Ireland has some of the highest mortgage interest rates in Europe, averaging more than 3pc.
The party's manifesto argues that if Irish home-buyers were able to obtain a mortgage from another EU country it would drive down prices.
Similarly they want to create an EU-wide insurance market in the hope that extra competition would open more options for consumers.
Ireland South candidate Billy Kelleher said it's already the policy of the EU Commission to move in this direction for mortgages.
"Clearly Irish interest rates are twice the EU average, it's putting huge pressure on our economy and it's a massive burden for families.
"If we were proactive on the Irish side, I think we'd be pushing an open door in Brussels," the Cork TD said.
The manifesto says the EU has "an important part to play in promising competition and driving down costs for borrowers".
On insurance costs, Mr Kelleher said the "challenge" would be to ensure companies from outside of Ireland would have a "critical interest" registered here.
"We have bad experiences in the past," he said, referencing situations where foreign insurance companies have left the market suddenly.
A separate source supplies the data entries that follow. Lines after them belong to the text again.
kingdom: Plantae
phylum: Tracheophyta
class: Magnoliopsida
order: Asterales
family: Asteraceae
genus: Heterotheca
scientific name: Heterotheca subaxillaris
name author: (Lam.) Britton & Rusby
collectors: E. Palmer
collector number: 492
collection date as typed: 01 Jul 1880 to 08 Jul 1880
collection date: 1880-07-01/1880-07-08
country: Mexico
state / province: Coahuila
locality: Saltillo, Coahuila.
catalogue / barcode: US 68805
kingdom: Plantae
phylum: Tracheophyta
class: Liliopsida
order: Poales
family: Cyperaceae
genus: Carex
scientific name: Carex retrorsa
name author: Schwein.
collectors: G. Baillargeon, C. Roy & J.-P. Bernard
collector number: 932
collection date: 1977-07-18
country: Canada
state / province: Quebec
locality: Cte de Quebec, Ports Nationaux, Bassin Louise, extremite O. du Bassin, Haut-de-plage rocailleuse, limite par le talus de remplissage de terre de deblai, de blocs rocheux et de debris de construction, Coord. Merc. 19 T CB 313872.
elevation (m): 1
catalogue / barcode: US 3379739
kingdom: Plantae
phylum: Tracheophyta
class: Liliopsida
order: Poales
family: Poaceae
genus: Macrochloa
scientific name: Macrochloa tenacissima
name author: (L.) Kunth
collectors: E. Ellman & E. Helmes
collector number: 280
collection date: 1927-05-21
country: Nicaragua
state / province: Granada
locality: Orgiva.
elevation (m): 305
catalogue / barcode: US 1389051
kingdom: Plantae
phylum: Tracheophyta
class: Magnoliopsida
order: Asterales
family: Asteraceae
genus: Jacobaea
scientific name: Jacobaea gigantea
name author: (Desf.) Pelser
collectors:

"There is an issue here where we have the perception of being uncompetitive. The EU is carrying out investigations. We'd be looking for a speedy resolution, that findings would be published and acted upon."
The manifesto says the EU can play a role in fostering more competition.
"EU-wide data sharing, standardised monitoring and regulations should be rolled out to encourage more companies into the market in Ireland," it says.
Fianna Fáil leader Micheál Martin launched his party's campaign earlier this week by setting a target to win at least three MEP seats.
Among the other manifesto promises are efforts to regulate technology companies and protect children from online pornography and gambling. On Brexit, the party says the UK should be given "time and space" to move forward.